"Hocalı" hiç unutulur mu?
Hocalı’da 20 yıl önce, Ermenilerin yaptığı katliam-soykırım şiddetle kınanırken, ne yazık ki, sözde hür dünyadan hiçbir ses çıkmıyor.
Ermeniler tarafından ortaya atılan yalanı benimseyerek, Türklerin 100 yıl kadar önce, katliam yaptıklarına inanan hür dünya, “çifte standart” larından birini daha “utanç duymadan” sergiliyor.
Gerçekten de 100 senelik yalana sarılan Batı, 20 yıl önce yapılan ve bütün vahşeti ispatlanan Ermeni katliamını-soykırımını görmezlikten geliniyor.
Özellikle, son bir haftadır 4Hocalı Katliamı’ medya tarafından dile getirilmeye çalışılıyor.
Ne var ki, medyanın tümü, bu görevi yerine getirmiyor.
Gerek, Anadolu’nun çeşitli yörelerinde gerek yurt dışında ve gerek Taksim’deki protesto gösterisini gereği gibi değerlendirmemek, en hafif değimi ile hiç yakışmıyor.
Sözü gelmişken, gazeteniz Yeniçağ’ın Hocalı Katliamı-Soykırımı ile ilgili günlerce süren yayını ve yazarlarının görüşü yüreklere su serpiyor.
Nereden bakılırsa bakılsın, Hocalı Katliamı, Ermenilerin asla inkâr edemeyeceği tarihi bir belge niteliğini taşıyor. Ancak, bu niteliğinin uluslararası arenada kullanılmadığı ortaya çıkıyor.
Her ne kadar, resmi makamlardan birkaç kelimelik demeçler alınıyorsa da, “etkinlik” cılız kalıyor.

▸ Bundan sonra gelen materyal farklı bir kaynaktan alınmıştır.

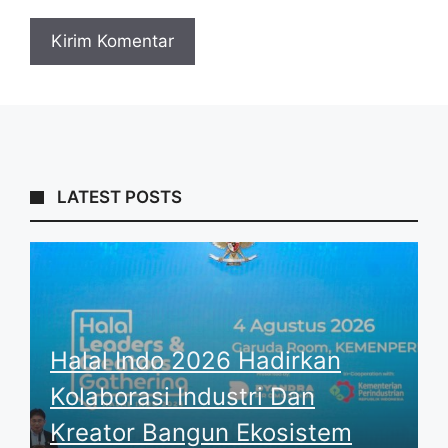
LATEST POSTS
Halal Indo 2026 Hadirkan
Kolaborasi Industri Dan
Kreator Bangun Ekosistem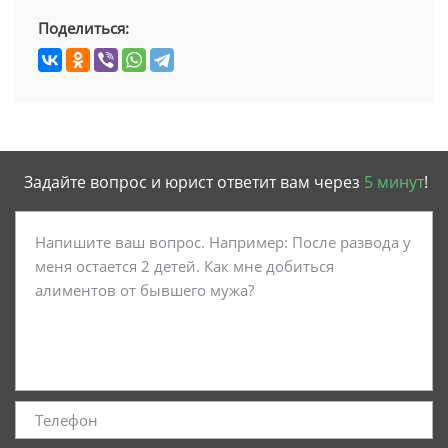
Поделиться:
Задайте вопрос и юрист ответит вам через
5 минут
!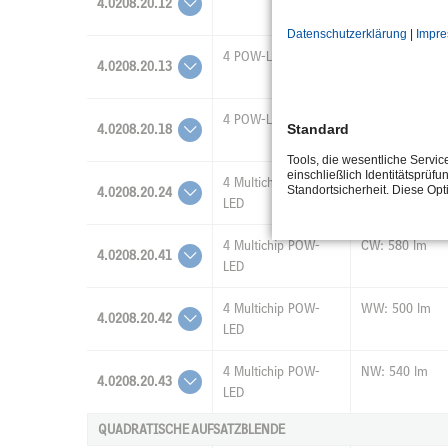
4.0208.20.12
Datenschutzerklärung
|
Impr
4 POW-LED
1670 lm
4.0208.20.13
4 POW-LED
1490 lm
Standard
4.0208.20.18
Tools, die wesentliche Servi
einschließlich Identitätsprüfu
4 Multichip POW-
1510 lm
Standortsicherheit. Diese Op
4.0208.20.24
LED
4 Multichip POW-
CW: 580 lm
4.0208.20.41
LED
4 Multichip POW-
WW: 500 lm
4.0208.20.42
LED
4 Multichip POW-
NW: 540 lm
4.0208.20.43
LED
QUADRATISCHE AUFSATZBLENDE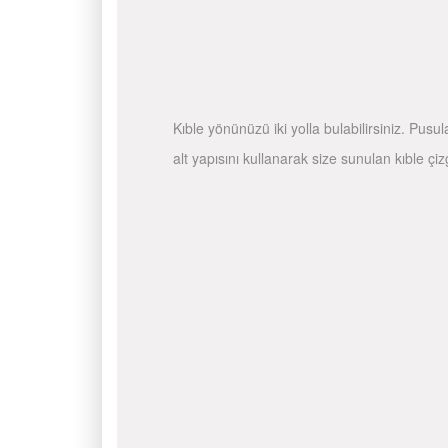
Kıble yönünüzü iki yolla bulabilirsiniz. Pusu
alt yapısını kullanarak size sunulan kıble çiz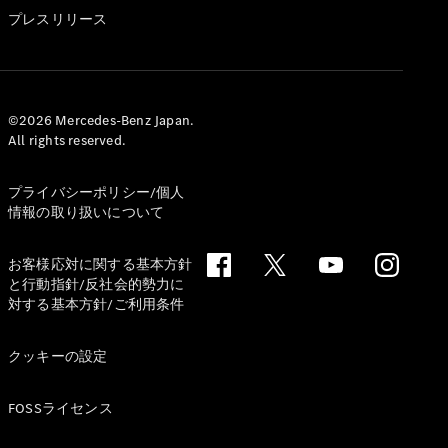
GLS
プレスリリース
G-
電気
Class
G-Class
試乗リクエ
©2026 Mercedes-Benz Japan.
All rights reserved.
スト
オンライン
ショールー
プライバシーポリシー/個人
ム
情報の取り扱いについて
Stationwagon
お客様応対に関する基本方針
と行動指針/反社会的勢力に
対する基本方針/ご利用条件
クッキーの設定
All
Stationwagon
FOSSライセンス
CLA
Shooting
New
電気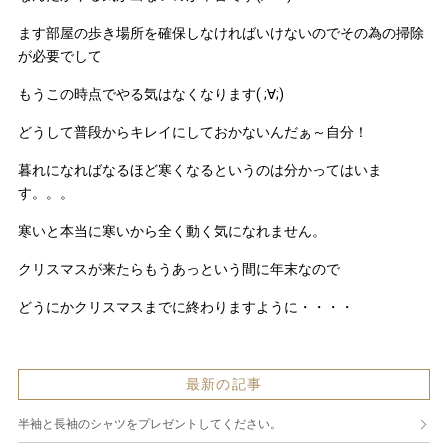
ます部屋の歩き場所を確保しなければいけないのでその為の掃除
が必要でして
もうこの時点でやる気はなくなります( ;∀;)
どうして普段からキレイにしておかないんだぁ～自分！
暮れになればなるほど寒くなるというのは分かってはいま
す。。。
寒いと本当に寒いから全く動く気になれません。
クリスマスが来たらもうあっという間に年末なので
どうにかクリスマスまでに終わりますように・・・・
最新の記事
半袖と長袖のシャツをプレゼントしてください。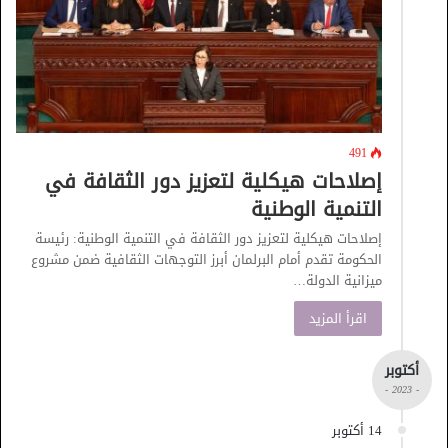
491
إصلاحات هيكلية لتعزيز دور الثقافة في
التنمية الوطنية
إصلاحات هيكلية لتعزيز دور الثقافة في التنمية الوطنية: رئيسة
الحكومة تقدم أمام البرلمان أبرز التوجهات الثقافية ضمن مشروع
ميزانية الدولة…
اقرأ المزيد
أكتوبر
- 2023 -
14 أكتوبر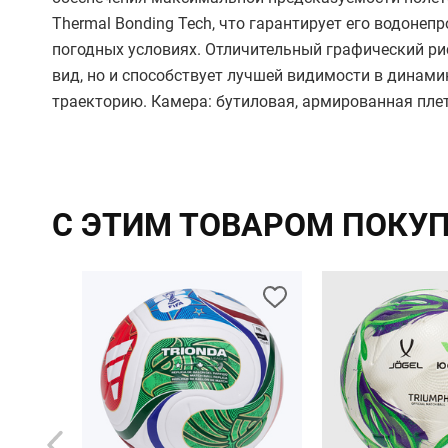
Thermal Bonding Tech, что гарантирует его водоне
погодных условиях. Отличительный графический ри
вид, но и способствует лучшей видимости в динами
траекторию. Камера: бутиловая, армированная пле
С ЭТИМ ТОВАРОМ ПОКУ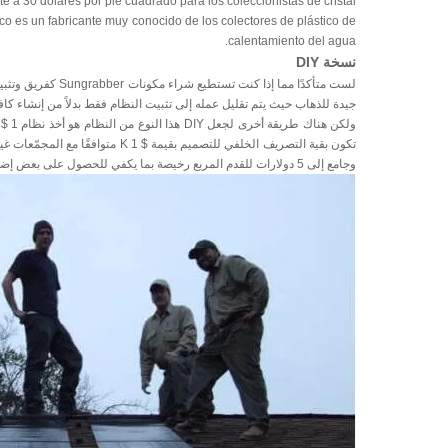
e a 30 dólares por pie cuadrado para los coleccionistas de cristal .
co es un fabricante muy conocido de los colectores de plástico de
calentamiento del agua.
نسخة DIY
لست متأكدًا مما إ
جيدة للذهاب حيث يتم تقليل عمله إلى تثبيت النظام فقط بدلاً من إنشاء كافة 
وجامع إلى 5 دولارات للقدم المربع رخيصة بما يكفي للحصول على بعض إضافية.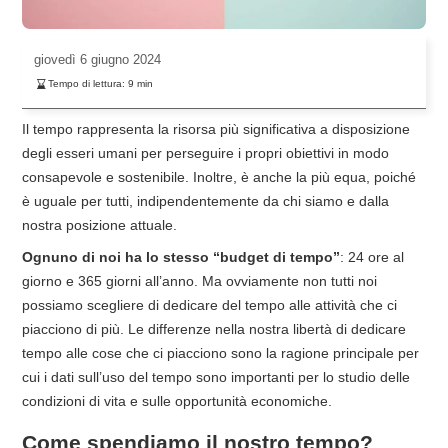
giovedì
6 giugno 2024
Tempo di lettura:
9
min
Il tempo rappresenta la risorsa più significativa a disposizione
degli esseri umani per perseguire i propri obiettivi in modo
consapevole e sostenibile. Inoltre, è anche la più equa, poiché
è uguale per tutti, indipendentemente da chi siamo e dalla
nostra posizione attuale.
Ognuno di noi ha lo stesso “budget di tempo”
: 24 ore al
giorno e 365 giorni all’anno. Ma ovviamente non tutti noi
possiamo scegliere di dedicare del tempo alle attività che ci
piacciono di più. Le differenze nella nostra libertà di dedicare
tempo alle cose che ci piacciono sono la ragione principale per
cui i dati sull’uso del tempo sono importanti per lo studio delle
condizioni di vita e sulle opportunità economiche.
Come spendiamo il nostro tempo?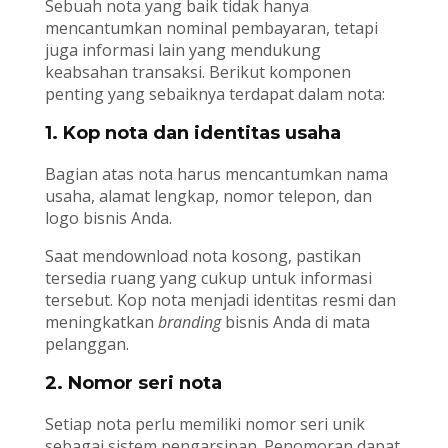
Sebuah nota yang baik tidak hanya
mencantumkan nominal pembayaran, tetapi
juga informasi lain yang mendukung
keabsahan transaksi. Berikut komponen
penting yang sebaiknya terdapat dalam nota:
1. Kop nota dan identitas usaha
Bagian atas nota harus mencantumkan nama
usaha, alamat lengkap, nomor telepon, dan
logo bisnis Anda.
Saat mendownload nota kosong, pastikan
tersedia ruang yang cukup untuk informasi
tersebut. Kop nota menjadi identitas resmi dan
meningkatkan
branding
bisnis Anda di mata
pelanggan.
2. Nomor seri nota
Setiap nota perlu memiliki nomor seri unik
sebagai sistem pengarsipan. Penomoran dapat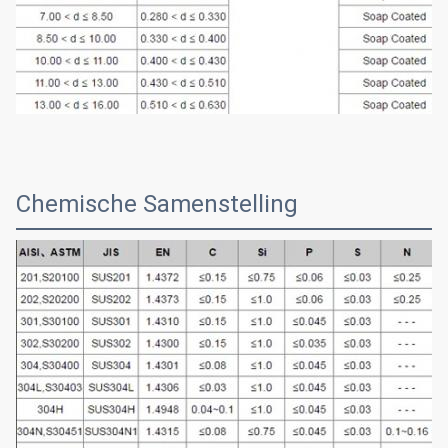
Chemische Samenstelling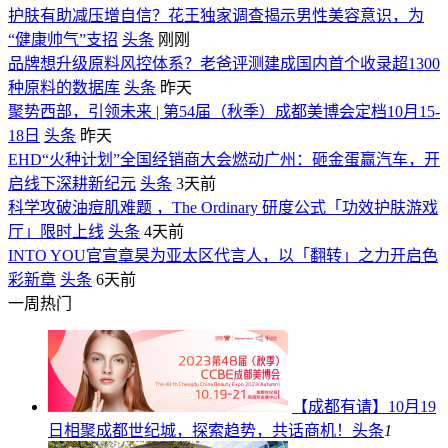
护肤有助减压增自信？花王独家调查揭示男性美容意识，为
“健康帅气”支招
头条
刚刚
品牌想升级原料风控体系？老爸评测建成国内首个收录超1300
种原料的数据库
头条
昨天
聚势西部，引领未来 | 第54届（秋季）成都美博会定档10月15-
18日
头条
昨天
EHD“火种计划”全国经销商大会燃动广州：砸金蛋赢汽车，开
启线下深耕新纪元
头条
3天前
科学攻破油痘肌难题 ，The Ordinary 研度公式「功效护肤游戏
厅」限时上线
头条
4天前
INTO YOU官宣章昊为亚太区代言人，以「翻转」之力开启色
彩新章
头条
6天前
一周热门
【成都有请】10月19
日相聚成都世纪城，探索趋势，共话商机！
头条
1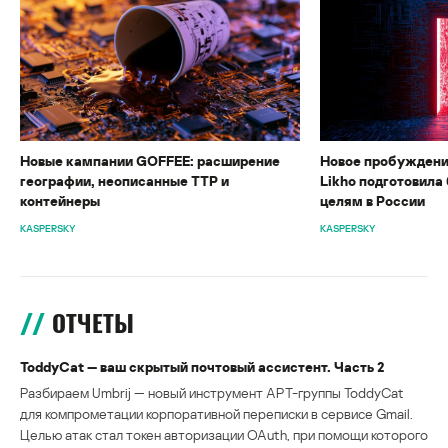
Новые кампании GOFFEE: расширение
Новое пробуждени
географии, неописанные TTP и
Likho подготовила 
контейнеры
целям в России
KASPERSKY
KASPERSKY
ОТЧЕТЫ
ToddyCat — ваш скрытый почтовый ассистент. Часть 2
Разбираем Umbrij — новый инструмент APT-группы ToddyCat
для компрометации корпоративной переписки в сервисе Gmail.
Целью атак стал токен авторизации OAuth, при помощи которого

Nitekim, TBMM’den Hocalı Katliamı ile ilgili yayımlanan bildirinin bile, gereğince değerlendirilmediği görülüyor.
Zaten, bildiride “Soykırım” kelimesinin yer almadığı da dikkatleri çekiyor.
Gönül, TBMM Hocalı için özel bir oturum yapmasını istiyor ve geniş halk tabakaları bunu bekliyor.
Türkiye Büyük Millet Meclisi Dışişleri Komisyonu Başkanı Volkan Bozkır, komisyonun Hocalı katliamının yıldönümü nedeniyle bildiri yayımlanmasına oy birliğiyle karar verdiğini açıklıyor.
Bildirinin tam metnini de yayınlamak bize düşüyor:
“Hocalı, insanlık tarihine Ermenistan tarafından yazılmış kara bir sayfadır. Azerbaycan’ın Karabağ Bölgesinin Hocalı Kasabasında 25-26 Şubat 1992 tarihinde Ermeniler tarafından planlı olarak yapılan katliamlarda 106’sı kadın, 63’ü çocuk, 70’ten fazlası ise yaşlı olmak üzere toplam 613 Azerbaycan Türkü işkence yapılarak katledilmiş, 487 kişi ağır yaralanmış, 1275 kişi Ermeniler tarafından rehin alınmış ve 150 kişi ise
kaybolmuştur.
Hocalı’da yaşananlar insanlık tarihi için büyük bir ayıp, uluslararası hukuka göre, insanlığa karşı suç kapsamındadır. Azerbaycan Türklerine karşı yapılan bu katliamın acılarını kardeş Türk milleti olarak yüreğimizde hissediyor ve bu katliamı kınıyoruz.
Hocalı katliamı, insanlığın bugün ve gelecekte dersler çıkartması ve bugüne kadar gösterdiği tepki konusunda bir vicdan muhasebesi yapması gereken önemli bir olaydır. Bu katliamın kurbanlarının çektikleri acıların tüm dünya halkları tarafından anlaşılması gerekmektedir. Türkiye, en temel insani ve vicdani değerleri yok sayan böyle bir hukuksuz eylemin öğrenilmesine ve faillerinin adalet önüne çıkartılmasına yönelik haklı mücadelesinde Azerbaycan’a destek vermeye devam
edecektir.”
Aslında, Hocalı Katliamı’nı protesto etmek ve eli kanlıları kınamak Ermeni düşmanlığı anlamına gelmiyor.
Yani, vahşete karşı gösterilen tepkinin asla eleştirilmemesi icap ediyor.
Çünkü, tarihi yüzleşmede, çoluk çocuğa, yaşlılara yapılan vahşet dökülen kan adeta Ermenileri suçüstü yakalıyor.